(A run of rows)
○ ○ ○

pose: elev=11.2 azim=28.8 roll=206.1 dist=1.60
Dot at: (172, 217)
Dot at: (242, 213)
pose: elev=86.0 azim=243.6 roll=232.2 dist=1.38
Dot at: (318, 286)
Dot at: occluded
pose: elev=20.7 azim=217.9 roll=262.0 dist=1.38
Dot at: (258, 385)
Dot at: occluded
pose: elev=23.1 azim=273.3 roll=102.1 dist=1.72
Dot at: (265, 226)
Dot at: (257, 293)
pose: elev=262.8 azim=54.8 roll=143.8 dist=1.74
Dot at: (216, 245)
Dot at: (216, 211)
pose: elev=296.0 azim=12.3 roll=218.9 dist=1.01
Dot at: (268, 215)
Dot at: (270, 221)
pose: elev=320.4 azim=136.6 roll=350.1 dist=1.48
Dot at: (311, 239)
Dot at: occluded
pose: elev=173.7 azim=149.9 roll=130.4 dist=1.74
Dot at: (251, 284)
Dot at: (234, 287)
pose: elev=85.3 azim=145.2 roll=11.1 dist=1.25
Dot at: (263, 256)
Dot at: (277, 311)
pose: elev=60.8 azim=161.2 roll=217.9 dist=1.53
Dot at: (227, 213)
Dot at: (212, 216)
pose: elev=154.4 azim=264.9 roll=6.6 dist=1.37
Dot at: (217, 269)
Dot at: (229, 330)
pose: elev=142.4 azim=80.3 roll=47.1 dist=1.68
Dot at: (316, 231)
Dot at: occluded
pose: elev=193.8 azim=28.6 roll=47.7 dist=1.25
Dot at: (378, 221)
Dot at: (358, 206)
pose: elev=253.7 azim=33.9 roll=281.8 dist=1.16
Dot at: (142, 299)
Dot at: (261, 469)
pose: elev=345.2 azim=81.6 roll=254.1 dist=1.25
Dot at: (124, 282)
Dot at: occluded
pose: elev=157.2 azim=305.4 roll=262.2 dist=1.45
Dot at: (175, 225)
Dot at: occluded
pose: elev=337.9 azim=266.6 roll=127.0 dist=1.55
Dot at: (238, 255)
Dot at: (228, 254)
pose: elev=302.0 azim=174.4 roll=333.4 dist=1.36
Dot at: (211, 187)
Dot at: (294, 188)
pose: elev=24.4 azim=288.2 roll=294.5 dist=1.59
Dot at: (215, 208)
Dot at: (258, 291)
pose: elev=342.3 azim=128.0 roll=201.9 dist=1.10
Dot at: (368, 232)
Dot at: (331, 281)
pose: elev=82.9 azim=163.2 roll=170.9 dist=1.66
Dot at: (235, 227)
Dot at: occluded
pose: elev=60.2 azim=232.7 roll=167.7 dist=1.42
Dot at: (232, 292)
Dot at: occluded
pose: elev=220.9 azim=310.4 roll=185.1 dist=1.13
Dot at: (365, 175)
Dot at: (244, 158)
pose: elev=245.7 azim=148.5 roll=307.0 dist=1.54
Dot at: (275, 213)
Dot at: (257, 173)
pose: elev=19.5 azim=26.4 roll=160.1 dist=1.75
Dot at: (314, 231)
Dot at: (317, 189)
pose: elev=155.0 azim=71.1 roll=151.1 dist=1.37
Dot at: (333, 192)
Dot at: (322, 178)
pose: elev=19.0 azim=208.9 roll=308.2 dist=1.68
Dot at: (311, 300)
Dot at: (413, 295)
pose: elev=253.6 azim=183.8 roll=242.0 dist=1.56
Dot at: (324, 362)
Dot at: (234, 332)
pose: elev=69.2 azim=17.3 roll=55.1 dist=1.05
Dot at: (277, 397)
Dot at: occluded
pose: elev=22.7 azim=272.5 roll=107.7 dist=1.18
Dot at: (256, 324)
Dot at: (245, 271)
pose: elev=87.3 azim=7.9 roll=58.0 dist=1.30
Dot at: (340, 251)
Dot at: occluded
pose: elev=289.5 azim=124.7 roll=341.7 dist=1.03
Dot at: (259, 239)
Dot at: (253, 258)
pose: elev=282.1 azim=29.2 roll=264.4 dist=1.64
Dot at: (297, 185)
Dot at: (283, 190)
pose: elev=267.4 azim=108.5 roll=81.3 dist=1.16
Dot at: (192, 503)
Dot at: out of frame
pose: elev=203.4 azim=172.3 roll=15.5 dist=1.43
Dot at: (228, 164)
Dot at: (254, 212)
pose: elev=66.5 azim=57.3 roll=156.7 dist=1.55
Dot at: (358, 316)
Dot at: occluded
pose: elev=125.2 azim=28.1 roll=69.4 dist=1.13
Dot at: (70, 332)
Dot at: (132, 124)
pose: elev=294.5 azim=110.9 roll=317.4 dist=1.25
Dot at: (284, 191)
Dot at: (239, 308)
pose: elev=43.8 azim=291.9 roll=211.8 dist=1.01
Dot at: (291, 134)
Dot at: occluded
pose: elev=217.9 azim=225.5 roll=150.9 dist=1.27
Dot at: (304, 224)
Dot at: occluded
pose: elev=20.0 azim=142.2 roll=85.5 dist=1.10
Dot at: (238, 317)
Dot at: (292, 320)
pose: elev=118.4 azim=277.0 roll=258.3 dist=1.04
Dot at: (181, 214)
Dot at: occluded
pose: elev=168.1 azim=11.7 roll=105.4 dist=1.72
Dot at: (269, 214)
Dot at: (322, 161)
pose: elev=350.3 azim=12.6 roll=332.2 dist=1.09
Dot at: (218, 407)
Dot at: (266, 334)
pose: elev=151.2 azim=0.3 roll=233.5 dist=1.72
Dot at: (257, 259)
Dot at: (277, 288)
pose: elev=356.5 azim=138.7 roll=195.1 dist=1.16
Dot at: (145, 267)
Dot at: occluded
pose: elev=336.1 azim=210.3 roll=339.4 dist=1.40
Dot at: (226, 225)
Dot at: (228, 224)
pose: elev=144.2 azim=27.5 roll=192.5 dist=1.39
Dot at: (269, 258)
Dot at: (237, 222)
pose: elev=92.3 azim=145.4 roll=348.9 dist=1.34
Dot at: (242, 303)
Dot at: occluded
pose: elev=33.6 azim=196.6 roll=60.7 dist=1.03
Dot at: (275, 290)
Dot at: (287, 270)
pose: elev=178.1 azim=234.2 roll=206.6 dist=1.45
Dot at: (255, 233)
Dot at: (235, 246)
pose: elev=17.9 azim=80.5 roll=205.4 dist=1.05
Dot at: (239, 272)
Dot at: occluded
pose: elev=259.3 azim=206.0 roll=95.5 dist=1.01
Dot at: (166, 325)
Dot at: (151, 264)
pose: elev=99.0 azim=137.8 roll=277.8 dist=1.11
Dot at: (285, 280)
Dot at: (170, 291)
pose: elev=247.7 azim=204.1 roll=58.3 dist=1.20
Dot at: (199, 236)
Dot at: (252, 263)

○ ○ ○

→ THE PROBLEM: Copy out the rows word for word, from the start of the rows through the line that contains "Dot at: (270, 221)".

→ ANSWER TO THE EXERCISE:
pose: elev=11.2 azim=28.8 roll=206.1 dist=1.60
Dot at: (172, 217)
Dot at: (242, 213)
pose: elev=86.0 azim=243.6 roll=232.2 dist=1.38
Dot at: (318, 286)
Dot at: occluded
pose: elev=20.7 azim=217.9 roll=262.0 dist=1.38
Dot at: (258, 385)
Dot at: occluded
pose: elev=23.1 azim=273.3 roll=102.1 dist=1.72
Dot at: (265, 226)
Dot at: (257, 293)
pose: elev=262.8 azim=54.8 roll=143.8 dist=1.74
Dot at: (216, 245)
Dot at: (216, 211)
pose: elev=296.0 azim=12.3 roll=218.9 dist=1.01
Dot at: (268, 215)
Dot at: (270, 221)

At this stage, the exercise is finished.